If the face cradle is uncomfortable, or if the room temperature isn’t right, or the music’s too loud, please say so. These things are easy to fix.
The massage therapist will likely have you flip over halfway through the massage. Pretend you’re flipping over in bed and you’ll do fine. You’ll probably be asked to scoot down toward your feet so that the massage therapist can take the face cradle away.
That, dear reader, is all you need to know for your massage. You don’t need to help move your limbs or your head unless the massage therapist asks. We’re strong, and we’re good at moving limbs around. You don’t need to make small talk, or apologize for anything. Take this opportunity to listen to your body, and the communication that’s occurring silently.
You also don’t need to stay quiet. If you feel like talking, there’s no reason to hold back. In fact, if something doesn’t feel quite right, we need your feedback. I know that the person working on you is supposedly an expert, but their intuition might be leading them astray. If something hurts, or if you could use more pressure, I encourage you to speak up. When it comes to your body, you’re the expert in the room.
After the Massage
After the massage is over, the massage therapist will leave the room so that you can get dressed. Take your time, and sit on the edge of the table for a minute if you feel light-headed. You don’t need to “make the bed” or anything, those linens will be changed after you leave.
Once you step out, the massage therapist will want to know how you’re doing and whether any pain feels better. There are no right answers to these questions.
You might need to pay the therapist directly, or there might be a receptionist who will take care of those things. You’ll be pointed in the right direction. You might be asked to schedule your next appointment, or if you’d like to buy something (a package of massages, a membership, etc). Keep in mind that your brain is mushy and suggestible right now, so you should probably leave big decisions until later.

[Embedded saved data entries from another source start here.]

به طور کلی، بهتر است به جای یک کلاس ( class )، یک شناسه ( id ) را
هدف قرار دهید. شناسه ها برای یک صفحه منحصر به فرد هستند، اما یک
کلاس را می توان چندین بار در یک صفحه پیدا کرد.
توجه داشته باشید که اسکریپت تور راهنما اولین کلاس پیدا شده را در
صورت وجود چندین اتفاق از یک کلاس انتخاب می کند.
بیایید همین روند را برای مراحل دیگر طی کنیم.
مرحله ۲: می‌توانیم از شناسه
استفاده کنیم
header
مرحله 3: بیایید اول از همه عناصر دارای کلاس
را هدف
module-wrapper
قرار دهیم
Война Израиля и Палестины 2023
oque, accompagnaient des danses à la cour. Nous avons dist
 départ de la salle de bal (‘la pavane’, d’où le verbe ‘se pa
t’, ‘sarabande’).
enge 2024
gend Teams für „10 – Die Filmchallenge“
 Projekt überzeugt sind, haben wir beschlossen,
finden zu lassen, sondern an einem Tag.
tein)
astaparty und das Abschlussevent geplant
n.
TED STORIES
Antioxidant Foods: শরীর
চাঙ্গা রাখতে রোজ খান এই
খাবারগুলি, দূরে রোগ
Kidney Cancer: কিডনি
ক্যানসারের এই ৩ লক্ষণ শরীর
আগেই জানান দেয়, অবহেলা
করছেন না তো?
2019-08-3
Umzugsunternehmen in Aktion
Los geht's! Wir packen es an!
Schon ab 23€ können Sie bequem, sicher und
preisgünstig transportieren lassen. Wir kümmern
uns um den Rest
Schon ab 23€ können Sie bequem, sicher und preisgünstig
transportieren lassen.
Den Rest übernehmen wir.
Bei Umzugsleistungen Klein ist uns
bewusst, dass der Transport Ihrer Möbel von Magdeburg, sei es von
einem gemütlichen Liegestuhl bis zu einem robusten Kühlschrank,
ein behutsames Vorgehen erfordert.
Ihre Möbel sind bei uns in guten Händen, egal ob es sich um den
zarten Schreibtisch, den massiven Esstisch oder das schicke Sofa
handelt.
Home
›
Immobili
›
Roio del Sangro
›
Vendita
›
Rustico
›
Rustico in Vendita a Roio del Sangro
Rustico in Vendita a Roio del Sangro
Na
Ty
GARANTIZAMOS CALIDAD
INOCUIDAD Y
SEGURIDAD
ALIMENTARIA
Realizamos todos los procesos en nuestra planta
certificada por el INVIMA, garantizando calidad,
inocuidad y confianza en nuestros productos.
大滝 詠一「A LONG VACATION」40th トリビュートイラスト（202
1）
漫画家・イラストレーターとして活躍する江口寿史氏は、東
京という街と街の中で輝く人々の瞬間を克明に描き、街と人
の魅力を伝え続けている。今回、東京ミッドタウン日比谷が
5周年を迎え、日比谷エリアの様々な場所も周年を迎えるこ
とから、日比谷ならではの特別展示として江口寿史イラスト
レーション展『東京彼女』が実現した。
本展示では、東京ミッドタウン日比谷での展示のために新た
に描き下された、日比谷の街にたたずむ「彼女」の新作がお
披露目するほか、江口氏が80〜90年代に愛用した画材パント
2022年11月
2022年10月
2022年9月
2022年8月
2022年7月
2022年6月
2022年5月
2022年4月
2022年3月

On tipping: There is no standard tipping etiquette here in the US. Tips tend to be more common in spa settings, and less common in medical settings. I’ve always found $10 per hour of work to be well-appreciated. You can hand this directly to the provider, or leave it with the front desk. If you’ve got any questions regarding tipping or payment, please feel free to ask.
To Sum Up…
Worry less and enjoy your massage. There’s very little that you need to do; let this be one hour out of the month where you realize that the less you do, the less effort you put forth, the fewer expectations and preconceptions that you layer on top of the experience in your mind, the more you will accomplish.
Any other questions or concerns? Fellow MTs: Anything to add?